You two have gone to many events together, including Elton John’s Oscar viewing party. Do you enjoy stepping into that glitzy Hollywood world?
I love the Elton John party. I couldn’t go this year because it was the exact same weekend as Westminster Kennel Club, and I have show dogs. I had to be there, and I couldn’t believe it. I was so disappointed. I’m a big supporter of the Elton John AIDS Foundation.
Are there stars you’ve have been especially excited to meet?
Let’s see. Well, of course, Elton. I mean, geez, that music. And Patti LaBelle. God, there’s so many over the years. Robin Williams was incredible. He was just a really nice guy. You know who was really so amazing? Christopher Reeve. I finally just met Bill Clinton a few months ago.
What was that like for you?
Well, it was really funny. My friend goes over, and he said, “Have you ever met Patricia Hearst?” Clinton goes, “No, I really wanted to.” So then he came over, and we said hello and sat down and were talking. Then my friend went over and sat next to Hillary and said, “I’m going to sit here because your husband’s hitting on my girlfriend.” And she goes, “Who’s your girlfriend,” trying to be cool. And then when he said it, Hillary was like, “Oh, OK.” It was just silly. Leave the poor senator alone, you silly man.
John has said he doesn’t plan to make another movie because he can’t get financing for the type of stuff he’s interested in. But many people would love to see another John Waters movie. In all your conversations with him, has he ever floated the idea of someday doing one?
No. He doesn’t really throw around ideas. He’ll just write it. He’s gotten to like the books [he’s written]. I remember after “Cry-Baby” he said, “Well, it wasn’t really a hit.” He said, “Nobody wants to see a musical.” And of course, now everything’s a musical. I think that he could do another, with all these goofy reality shows and “America’s Got Whatever.” I don’t really watch these things, but I’m aware of them from the commercials. There’s something about a masked singer. I’m like, “Who cares?” These shows hold zero appeal to me, but a film, yeah.
Is there a defining John Waters memory we haven’t already talked about?

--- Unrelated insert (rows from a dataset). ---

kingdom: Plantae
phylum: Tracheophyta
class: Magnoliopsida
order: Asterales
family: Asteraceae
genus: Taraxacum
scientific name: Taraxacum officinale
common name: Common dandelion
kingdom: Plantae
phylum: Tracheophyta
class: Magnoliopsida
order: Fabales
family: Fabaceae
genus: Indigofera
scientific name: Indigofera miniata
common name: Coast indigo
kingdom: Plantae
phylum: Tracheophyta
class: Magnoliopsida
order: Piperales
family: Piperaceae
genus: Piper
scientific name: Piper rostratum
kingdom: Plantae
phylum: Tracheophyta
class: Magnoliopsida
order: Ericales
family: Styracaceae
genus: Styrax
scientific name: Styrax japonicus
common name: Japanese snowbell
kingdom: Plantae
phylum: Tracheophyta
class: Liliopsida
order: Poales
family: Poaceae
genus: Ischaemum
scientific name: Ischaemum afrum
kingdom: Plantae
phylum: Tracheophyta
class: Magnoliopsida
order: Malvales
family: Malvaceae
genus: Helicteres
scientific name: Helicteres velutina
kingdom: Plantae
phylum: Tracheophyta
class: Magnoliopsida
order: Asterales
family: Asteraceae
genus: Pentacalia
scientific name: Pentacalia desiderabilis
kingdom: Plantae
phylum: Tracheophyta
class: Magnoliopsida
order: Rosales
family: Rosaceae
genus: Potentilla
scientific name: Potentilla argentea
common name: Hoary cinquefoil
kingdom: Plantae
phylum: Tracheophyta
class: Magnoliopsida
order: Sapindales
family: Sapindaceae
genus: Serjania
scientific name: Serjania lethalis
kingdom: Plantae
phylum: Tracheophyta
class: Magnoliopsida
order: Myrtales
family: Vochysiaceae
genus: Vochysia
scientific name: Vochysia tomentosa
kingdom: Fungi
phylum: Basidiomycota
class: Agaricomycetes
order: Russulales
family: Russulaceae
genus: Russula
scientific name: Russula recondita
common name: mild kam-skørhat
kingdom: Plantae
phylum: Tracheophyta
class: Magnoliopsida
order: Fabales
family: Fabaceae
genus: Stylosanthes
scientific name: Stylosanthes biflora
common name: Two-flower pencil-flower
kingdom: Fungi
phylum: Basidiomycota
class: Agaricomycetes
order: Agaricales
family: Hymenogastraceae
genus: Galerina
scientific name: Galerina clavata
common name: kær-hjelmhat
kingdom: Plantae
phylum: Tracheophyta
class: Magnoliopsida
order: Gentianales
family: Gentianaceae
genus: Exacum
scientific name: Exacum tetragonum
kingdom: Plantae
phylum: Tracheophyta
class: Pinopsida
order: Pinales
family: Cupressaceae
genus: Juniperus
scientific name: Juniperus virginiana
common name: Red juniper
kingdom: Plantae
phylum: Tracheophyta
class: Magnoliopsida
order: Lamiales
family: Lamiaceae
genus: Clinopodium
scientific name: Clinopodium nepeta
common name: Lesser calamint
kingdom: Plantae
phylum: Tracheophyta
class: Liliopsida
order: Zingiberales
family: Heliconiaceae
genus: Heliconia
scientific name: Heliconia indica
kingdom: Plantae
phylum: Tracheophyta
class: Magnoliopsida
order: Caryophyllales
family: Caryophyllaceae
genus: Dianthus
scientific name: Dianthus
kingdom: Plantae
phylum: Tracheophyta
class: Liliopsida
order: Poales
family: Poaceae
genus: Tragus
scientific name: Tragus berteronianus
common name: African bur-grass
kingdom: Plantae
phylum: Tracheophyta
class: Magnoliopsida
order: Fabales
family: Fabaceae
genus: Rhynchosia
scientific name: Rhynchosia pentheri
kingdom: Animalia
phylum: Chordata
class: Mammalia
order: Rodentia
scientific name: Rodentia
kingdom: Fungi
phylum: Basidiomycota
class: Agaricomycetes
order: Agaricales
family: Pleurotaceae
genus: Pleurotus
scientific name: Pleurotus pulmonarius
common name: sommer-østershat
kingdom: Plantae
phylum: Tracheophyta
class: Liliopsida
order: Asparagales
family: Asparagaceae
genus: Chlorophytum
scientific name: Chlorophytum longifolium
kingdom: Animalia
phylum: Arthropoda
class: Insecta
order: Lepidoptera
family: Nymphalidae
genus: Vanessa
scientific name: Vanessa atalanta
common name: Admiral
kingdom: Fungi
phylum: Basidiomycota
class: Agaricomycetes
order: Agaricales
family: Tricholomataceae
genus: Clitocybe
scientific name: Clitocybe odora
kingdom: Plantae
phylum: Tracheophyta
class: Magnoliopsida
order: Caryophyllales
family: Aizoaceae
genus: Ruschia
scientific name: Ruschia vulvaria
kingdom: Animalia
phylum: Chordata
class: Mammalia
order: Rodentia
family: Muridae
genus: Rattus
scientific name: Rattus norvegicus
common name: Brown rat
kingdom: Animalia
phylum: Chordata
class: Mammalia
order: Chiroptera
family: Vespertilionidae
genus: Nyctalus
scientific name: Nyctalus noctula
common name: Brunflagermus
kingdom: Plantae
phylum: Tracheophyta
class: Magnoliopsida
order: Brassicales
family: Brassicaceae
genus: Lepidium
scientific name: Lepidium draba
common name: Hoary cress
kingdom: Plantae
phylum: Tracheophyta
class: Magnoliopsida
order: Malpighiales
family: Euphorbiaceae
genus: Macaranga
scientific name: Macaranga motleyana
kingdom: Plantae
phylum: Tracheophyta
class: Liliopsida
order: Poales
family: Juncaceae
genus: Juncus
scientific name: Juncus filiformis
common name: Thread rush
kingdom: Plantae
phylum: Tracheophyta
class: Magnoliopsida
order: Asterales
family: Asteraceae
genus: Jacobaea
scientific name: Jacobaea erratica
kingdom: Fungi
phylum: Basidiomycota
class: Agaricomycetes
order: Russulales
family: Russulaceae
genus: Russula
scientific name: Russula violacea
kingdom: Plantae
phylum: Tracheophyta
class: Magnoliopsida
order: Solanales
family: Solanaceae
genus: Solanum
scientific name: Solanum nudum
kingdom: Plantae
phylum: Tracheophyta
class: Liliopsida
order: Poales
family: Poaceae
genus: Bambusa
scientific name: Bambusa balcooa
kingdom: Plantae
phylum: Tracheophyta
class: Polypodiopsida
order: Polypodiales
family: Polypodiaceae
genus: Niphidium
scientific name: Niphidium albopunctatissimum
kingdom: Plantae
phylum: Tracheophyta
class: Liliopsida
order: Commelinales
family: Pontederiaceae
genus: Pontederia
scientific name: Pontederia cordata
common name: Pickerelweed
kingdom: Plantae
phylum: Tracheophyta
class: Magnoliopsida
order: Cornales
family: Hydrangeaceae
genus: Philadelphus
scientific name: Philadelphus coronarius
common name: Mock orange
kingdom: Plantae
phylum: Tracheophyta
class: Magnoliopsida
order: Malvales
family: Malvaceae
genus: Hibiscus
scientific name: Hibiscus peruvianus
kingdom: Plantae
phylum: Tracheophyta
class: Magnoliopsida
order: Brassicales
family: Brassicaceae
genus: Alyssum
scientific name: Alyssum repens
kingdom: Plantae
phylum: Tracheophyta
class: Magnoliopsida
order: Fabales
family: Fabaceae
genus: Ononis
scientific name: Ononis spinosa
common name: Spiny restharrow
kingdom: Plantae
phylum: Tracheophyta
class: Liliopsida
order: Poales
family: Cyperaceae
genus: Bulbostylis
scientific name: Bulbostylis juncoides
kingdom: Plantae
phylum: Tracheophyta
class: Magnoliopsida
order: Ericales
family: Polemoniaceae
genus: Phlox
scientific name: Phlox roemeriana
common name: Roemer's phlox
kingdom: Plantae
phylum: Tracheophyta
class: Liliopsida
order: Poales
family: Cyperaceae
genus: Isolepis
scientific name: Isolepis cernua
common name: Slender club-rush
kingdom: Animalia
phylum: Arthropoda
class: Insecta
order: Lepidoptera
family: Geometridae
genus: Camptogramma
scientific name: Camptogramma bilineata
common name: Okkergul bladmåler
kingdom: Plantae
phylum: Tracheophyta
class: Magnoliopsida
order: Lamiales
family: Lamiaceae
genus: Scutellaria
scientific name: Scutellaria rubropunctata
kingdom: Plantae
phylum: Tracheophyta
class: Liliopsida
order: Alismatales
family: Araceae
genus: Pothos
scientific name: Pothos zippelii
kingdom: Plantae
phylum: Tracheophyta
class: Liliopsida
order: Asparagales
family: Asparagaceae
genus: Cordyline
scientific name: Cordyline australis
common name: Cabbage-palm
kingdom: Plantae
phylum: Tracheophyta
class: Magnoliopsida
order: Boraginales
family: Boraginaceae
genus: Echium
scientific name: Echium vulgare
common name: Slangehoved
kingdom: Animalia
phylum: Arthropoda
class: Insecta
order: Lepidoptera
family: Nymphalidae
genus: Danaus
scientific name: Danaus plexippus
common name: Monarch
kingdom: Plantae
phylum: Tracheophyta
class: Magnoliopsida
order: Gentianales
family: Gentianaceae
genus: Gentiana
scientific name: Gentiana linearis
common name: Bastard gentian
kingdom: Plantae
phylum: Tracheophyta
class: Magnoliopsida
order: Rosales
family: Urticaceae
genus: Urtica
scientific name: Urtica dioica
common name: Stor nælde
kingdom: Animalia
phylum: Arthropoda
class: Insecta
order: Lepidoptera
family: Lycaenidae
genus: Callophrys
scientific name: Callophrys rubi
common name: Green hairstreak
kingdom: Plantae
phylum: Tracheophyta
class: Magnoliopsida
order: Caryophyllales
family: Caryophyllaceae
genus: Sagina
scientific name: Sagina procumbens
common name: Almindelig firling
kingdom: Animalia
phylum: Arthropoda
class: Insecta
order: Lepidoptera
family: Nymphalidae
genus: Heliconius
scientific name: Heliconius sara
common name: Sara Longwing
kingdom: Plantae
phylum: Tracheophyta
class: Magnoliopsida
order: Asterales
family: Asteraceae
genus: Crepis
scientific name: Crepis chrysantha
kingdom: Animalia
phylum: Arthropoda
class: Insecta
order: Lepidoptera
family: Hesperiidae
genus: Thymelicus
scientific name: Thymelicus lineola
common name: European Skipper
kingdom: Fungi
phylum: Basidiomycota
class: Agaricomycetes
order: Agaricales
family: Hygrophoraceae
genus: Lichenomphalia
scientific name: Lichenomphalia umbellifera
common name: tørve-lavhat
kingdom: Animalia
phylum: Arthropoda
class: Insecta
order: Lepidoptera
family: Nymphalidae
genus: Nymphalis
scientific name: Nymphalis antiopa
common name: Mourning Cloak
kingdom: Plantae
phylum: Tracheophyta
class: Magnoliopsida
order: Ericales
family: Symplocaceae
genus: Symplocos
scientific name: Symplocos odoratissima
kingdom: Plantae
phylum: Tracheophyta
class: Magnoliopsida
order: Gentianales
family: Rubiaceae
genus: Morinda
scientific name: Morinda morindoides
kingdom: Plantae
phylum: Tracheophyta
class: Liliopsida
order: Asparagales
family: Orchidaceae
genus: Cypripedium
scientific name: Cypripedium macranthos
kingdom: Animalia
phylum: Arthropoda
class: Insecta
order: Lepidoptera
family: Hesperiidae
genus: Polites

You can’t sum him up into one memory. When somebody was doing something not the way he wanted, he would act it out for them because he wrote it and he knew exactly what he wanted it to look like. No one was allowed to vary from the script. In fact, that blood running down the shoe in “Serial Mom” took so many takes to get the blood to go the right direction. You have no idea how long I laid there for that. And then he made you wear shoes whether they fit or not. That was really a drag. Polly Bergen said she always has it in her contract that the shoes had to fit properly. My poor feet, they were just trashed. We also shot in the courtroom that John had gone to court in with Mink for some kind of public indecency or something silly like that. He likes that kind of thing.
This interview has been edited and condensed for clarity.